Cinq ans après le succès surprise de Séraphine, Martin Provost renoue avec le genre biographique en s’intéressant au destin tourmenté de l’écrivaine Violette Leduc. Laborieux dans sa première partie, plus sec et empathique dans la seconde, Violette hésite entre application scolaire et fantasme d’émancipation d’une figure tutélaire.
Limité à une diffusion plutôt confidentielle de ses œuvres (Le Ventre de Juliette en 2003), Martin Provost a connu un succès aussi fulgurant qu’inattendu avec sa biographie de la peintre Séraphine Louis (850 000 entrées, 7 César). Devenu l’un des représentants de ce cinéma du milieu en voie de précarisation, le cinéaste choisit une nouvelle fois le genre biographique, après avoir essuyé un échec relatif avec Où va la nuit en 2011. Dans la continuité logique de ce qui fit son succès quelques années plus tôt, il s’intéresse à l’acheminement aussi douloureux que vital d’une artiste davantage portée par son instinct que par le souci d’une reconnaissance académique. Violette Leduc, figure atypique de la littérature française et petite protégée de Simone de Beauvoir (ce qui ne l’empêcha pas d’être reconnue tardivement par ses pairs et par le public), méritait très certainement son biopic et on sait gré Martin Provost de permettre à de nouvelles générations de découvrir ses écrits incandescents. Mais au-delà de la dimension didactique, que reste-t-il de Violette, portrait psychologique un peu poussif d’une écrivaine qui, jusqu’à La Bâtarde, son premier grand succès, a toujours refusé de voir le génie qui sommeillait en elle ?
De prime abord, la réponse n’est pas simple tant la première partie étouffe sous le décorum d’une reconstitution où se succèdent les grands noms de la littérature parisienne de la rive gauche. Probablement soucieux de contextualiser l’effervescence littéraire d’après-guerre, le réalisateur introduit lourdement chaque œuvre-clé par un souci de remise en perspective qui ne s’incarne qu’à de trop rares reprises. Il aurait probablement fallu pour cela que certaines scènes ne donnent pas l’impression d’être un mauvais prétexte à des numéro d’acteurs moyennement inspirés (Jacques Bonnaffé en Jean Genet, Olivier Gourmet en Jacques Guérin), la palme revenant probablement à Sandrine Kiberlain, incarnant une Simone de Beauvoir monocorde et sans passion, à l’austérité professorale. Martin Provost succombe également à la tentation un peu facile de flatter l’intelligence du spectateur, forcément en avance sur la réception d’œuvres en gestation de ces intellectuels traversés par le doute (Genet envisageant d’écrire une pièce qui s’appellerait Les Bonnes, de Beauvoir hésitant encore à appeler son prochain livre Le Deuxième Sexe). Ces fioritures académiques privent le récit de ce bouillonnement d’idées, où se mêlaient le politique et l’affectif, qui fit toute la valeur du courant existentialiste.

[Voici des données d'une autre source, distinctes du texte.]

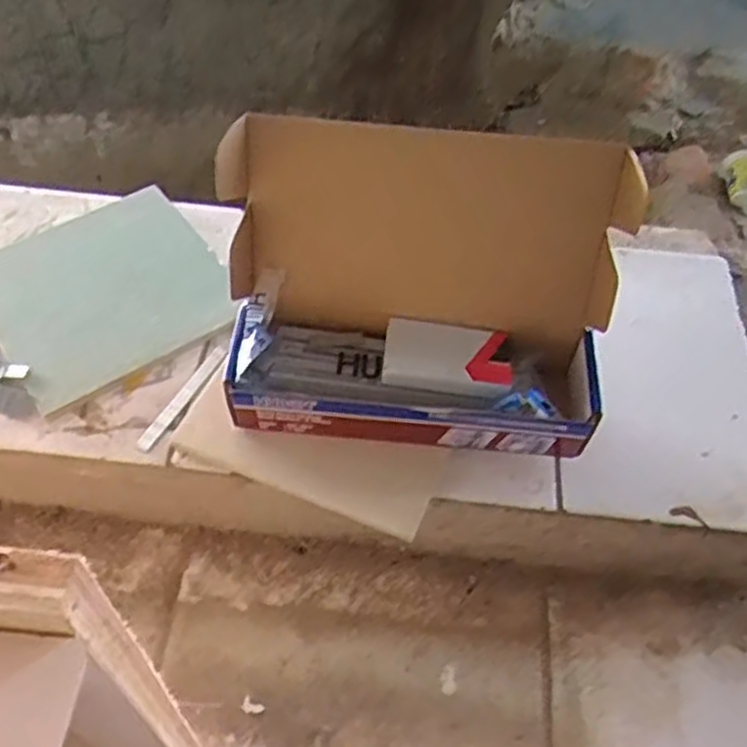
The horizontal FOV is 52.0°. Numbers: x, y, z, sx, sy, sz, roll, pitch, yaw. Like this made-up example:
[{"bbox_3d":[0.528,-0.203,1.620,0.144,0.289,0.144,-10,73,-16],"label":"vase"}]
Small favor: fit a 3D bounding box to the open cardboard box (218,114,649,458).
[{"bbox_3d":[0.033,-0.058,0.563,0.281,0.179,0.175,5,53,3],"label":"open cardboard box"}]

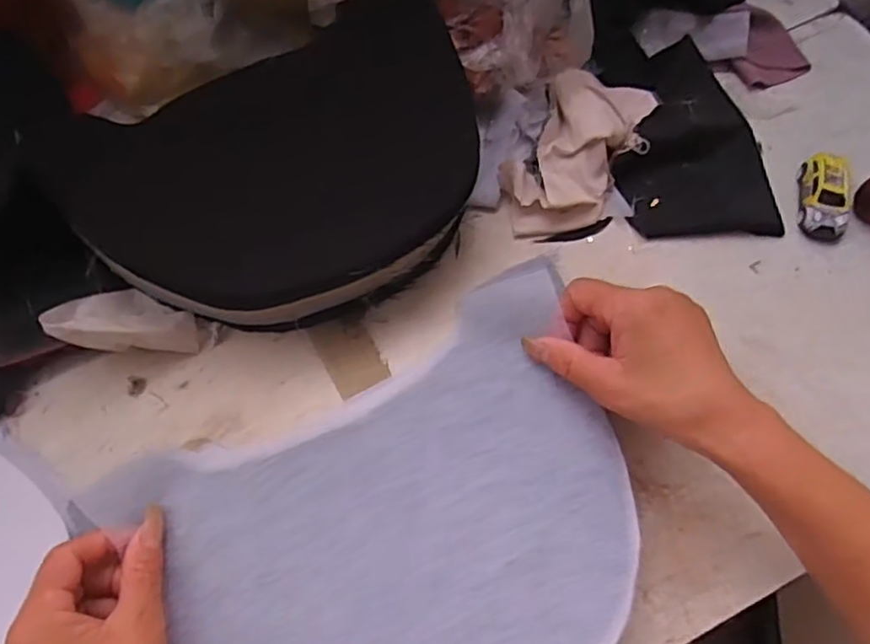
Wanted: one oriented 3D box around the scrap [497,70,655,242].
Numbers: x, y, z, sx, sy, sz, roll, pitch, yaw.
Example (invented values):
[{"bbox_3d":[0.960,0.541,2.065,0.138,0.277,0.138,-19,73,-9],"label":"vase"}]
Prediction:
[{"bbox_3d":[0.102,-0.128,0.481,0.072,0.032,0.143,26,69,13],"label":"scrap"}]

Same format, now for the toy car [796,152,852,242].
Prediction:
[{"bbox_3d":[0.276,-0.089,0.464,0.032,0.026,0.063,9,66,6],"label":"toy car"}]

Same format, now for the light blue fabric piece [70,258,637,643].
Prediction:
[{"bbox_3d":[-0.012,0.108,0.342,0.257,0.015,0.198,-28,68,-11],"label":"light blue fabric piece"}]

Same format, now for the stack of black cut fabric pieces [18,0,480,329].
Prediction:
[{"bbox_3d":[-0.089,-0.098,0.453,0.283,0.074,0.185,-28,68,-11],"label":"stack of black cut fabric pieces"}]

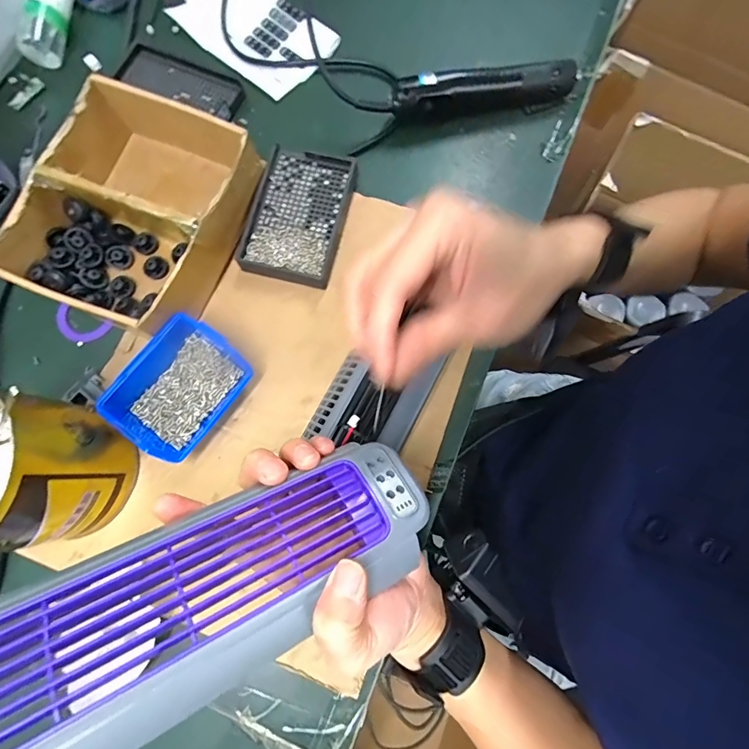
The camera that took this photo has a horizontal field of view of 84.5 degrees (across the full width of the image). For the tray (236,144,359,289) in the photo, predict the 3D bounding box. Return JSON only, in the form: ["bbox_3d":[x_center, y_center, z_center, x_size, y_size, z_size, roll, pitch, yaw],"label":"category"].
[{"bbox_3d":[-0.076,-0.162,0.422,0.089,0.023,0.141,14,78,1],"label":"tray"}]

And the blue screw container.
[{"bbox_3d":[-0.174,0.011,0.372,0.082,0.044,0.110,36,79,6],"label":"blue screw container"}]

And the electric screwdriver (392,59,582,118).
[{"bbox_3d":[0.119,-0.309,0.452,0.202,0.043,0.034,-12,79,-4],"label":"electric screwdriver"}]

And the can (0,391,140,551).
[{"bbox_3d":[-0.283,0.075,0.319,0.133,0.110,0.119,15,78,2],"label":"can"}]

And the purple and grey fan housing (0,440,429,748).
[{"bbox_3d":[-0.105,0.114,0.179,0.292,0.028,0.079,-21,60,-26],"label":"purple and grey fan housing"}]

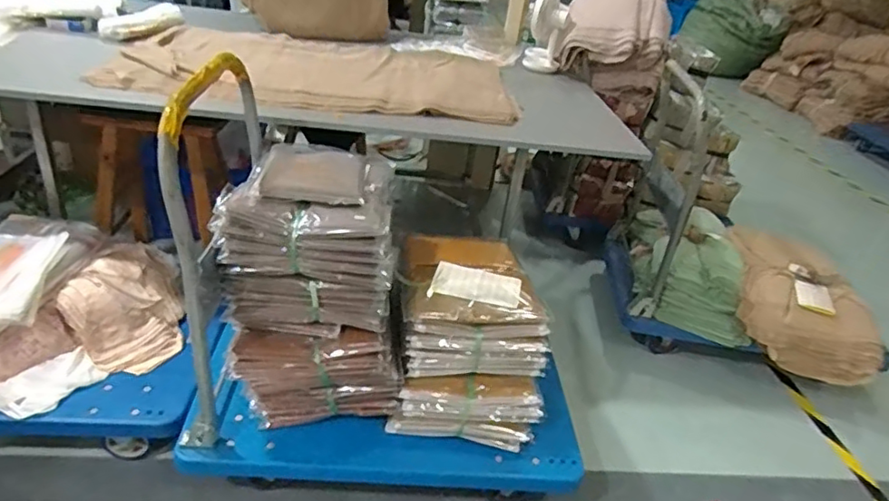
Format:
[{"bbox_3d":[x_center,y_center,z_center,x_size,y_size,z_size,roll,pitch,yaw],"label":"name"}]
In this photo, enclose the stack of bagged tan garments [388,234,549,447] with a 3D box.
[{"bbox_3d":[0.057,0.169,1.424,0.336,0.235,0.474,7,31,-3],"label":"stack of bagged tan garments"}]

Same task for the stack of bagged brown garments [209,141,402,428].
[{"bbox_3d":[-0.281,0.061,1.323,0.358,0.465,0.388,3,31,-9],"label":"stack of bagged brown garments"}]

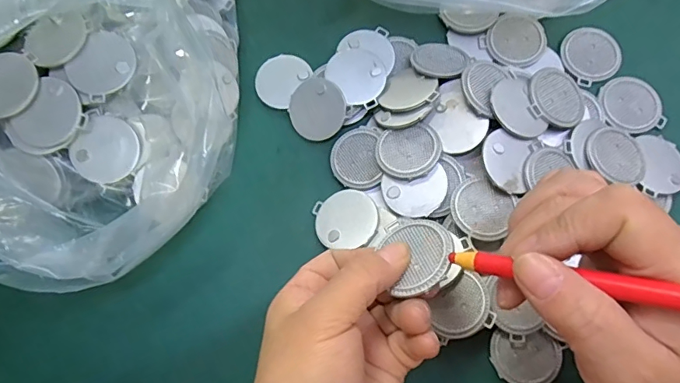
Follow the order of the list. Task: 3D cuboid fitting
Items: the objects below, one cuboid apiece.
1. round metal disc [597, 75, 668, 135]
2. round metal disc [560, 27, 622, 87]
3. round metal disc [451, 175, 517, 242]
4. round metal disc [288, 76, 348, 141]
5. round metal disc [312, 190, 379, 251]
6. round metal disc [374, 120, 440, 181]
[{"bbox_3d":[0.196,-0.059,0.324,0.043,0.004,0.041,0,72,-1],"label":"round metal disc"},{"bbox_3d":[0.176,-0.097,0.335,0.040,0.004,0.040,0,76,2],"label":"round metal disc"},{"bbox_3d":[0.084,0.010,0.287,0.036,0.007,0.034,0,69,0],"label":"round metal disc"},{"bbox_3d":[-0.015,-0.055,0.323,0.039,0.004,0.040,2,97,17],"label":"round metal disc"},{"bbox_3d":[0.003,0.017,0.305,0.041,0.004,0.037,-9,62,15],"label":"round metal disc"},{"bbox_3d":[0.043,-0.026,0.301,0.039,0.004,0.036,0,76,2],"label":"round metal disc"}]

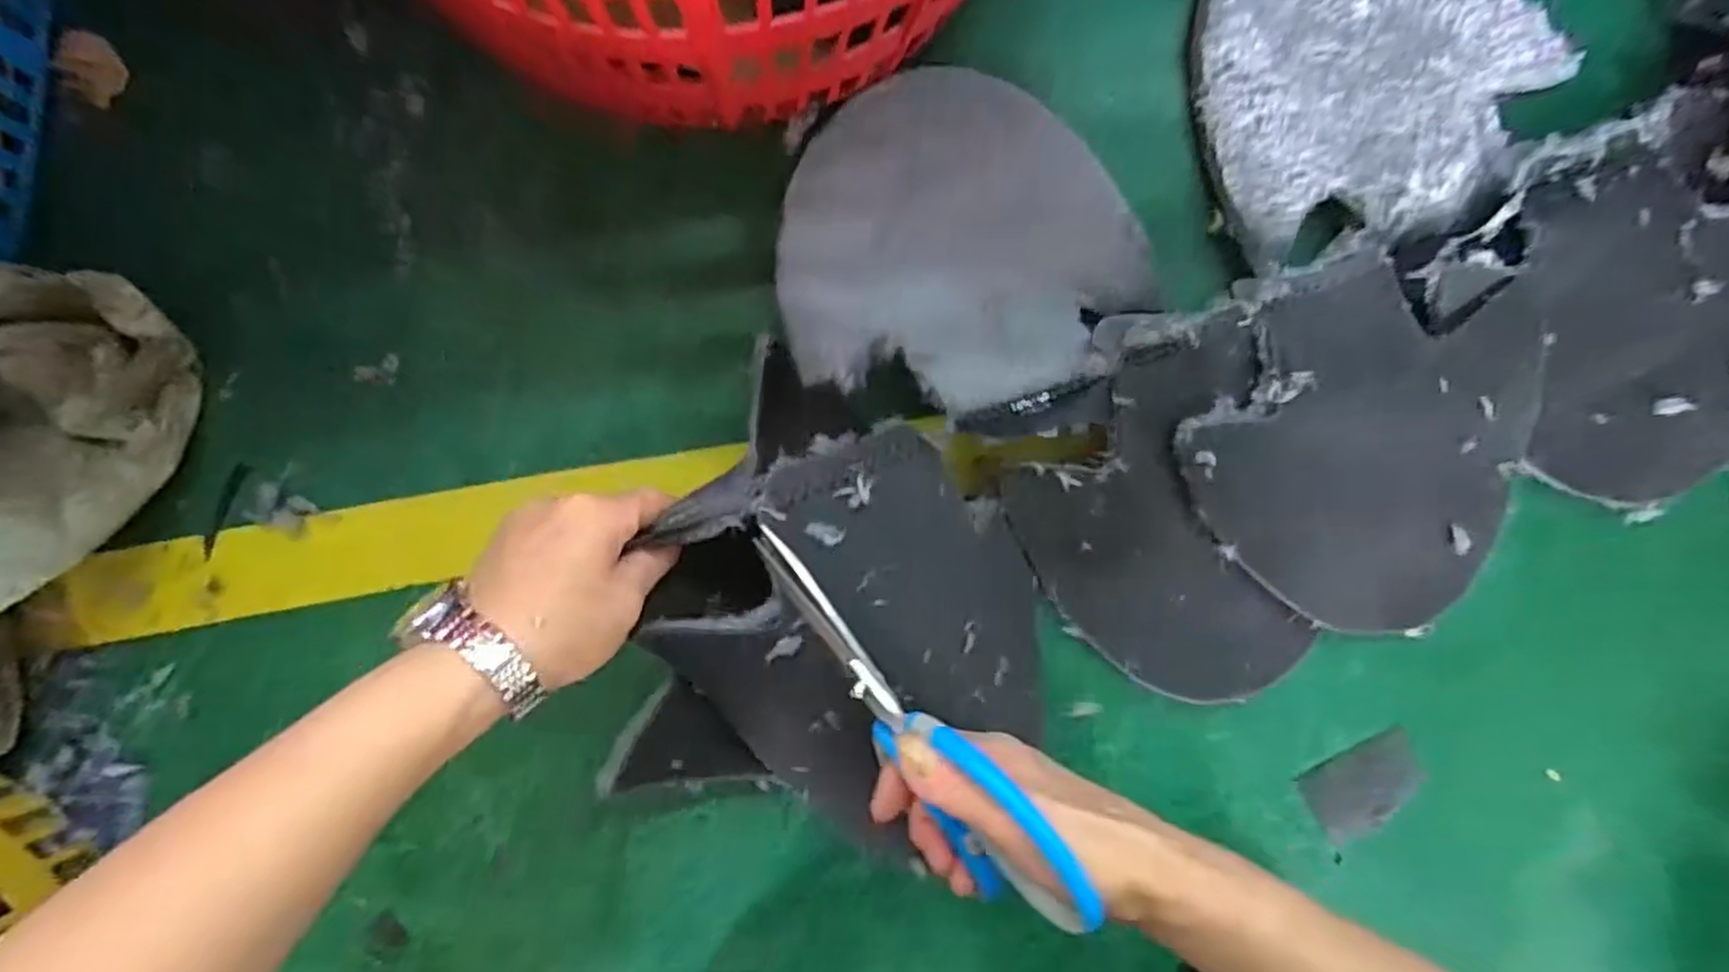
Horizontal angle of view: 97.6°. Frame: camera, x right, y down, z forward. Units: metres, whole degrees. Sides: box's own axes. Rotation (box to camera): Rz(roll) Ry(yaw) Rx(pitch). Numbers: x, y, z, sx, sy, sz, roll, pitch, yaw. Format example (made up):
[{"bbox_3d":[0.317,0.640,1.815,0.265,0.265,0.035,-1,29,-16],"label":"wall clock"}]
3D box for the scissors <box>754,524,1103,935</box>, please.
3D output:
[{"bbox_3d":[0.018,0.090,0.298,0.013,0.079,0.185,-32,88,-32],"label":"scissors"}]

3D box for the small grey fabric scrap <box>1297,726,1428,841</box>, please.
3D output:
[{"bbox_3d":[0.297,0.179,0.447,0.070,0.004,0.046,-26,92,-3],"label":"small grey fabric scrap"}]

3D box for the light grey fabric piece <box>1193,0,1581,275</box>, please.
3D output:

L’intérêt de Violette est donc à chercher ailleurs, dans cet angle mort qu’incarne Leduc, cette écrivaine sur le tard, personnage ambigu où se mêlaient la tentation de disparaître et de tout aspirer. Simone de Beauvoir, figure tutélaire et véritable canalisateur, n’est – bien heureusement vu le traitement qui lui est réservé – pas ce qui intéresse le réalisateur. C’est plutôt son contrechamp, cette femme dépressive et affamée d’amour, haineuse et coupable, autrice maudite la majeure partie de sa vie, condamnée à vivre dans la précarité, de petits larcins ou du soutien financier de ses mécènes. Au fil des scènes, dès lors que le récit se resserre sur son personnage et délaisse les justifications psychologiques, Emmanuelle Devos finit par trouver le ton juste, ingrate dans ses excès, bouleversante dans son jusqu’au-boutisme frondeur. C’est donc hors du temps et du contexte historique (les plus belles scènes étant probablement celles tournées à Faucon, village où l’écrivaine s’est réfugiée à la fin de sa vie) que Violette parvient à exister. Il est dommage que Martin Provost n’ait pas suivi jusqu’au bout le chemin tracé par son héroïne en ne s’affranchissant pas d’un désir de plaire qui confine trop souvent à la fadeur.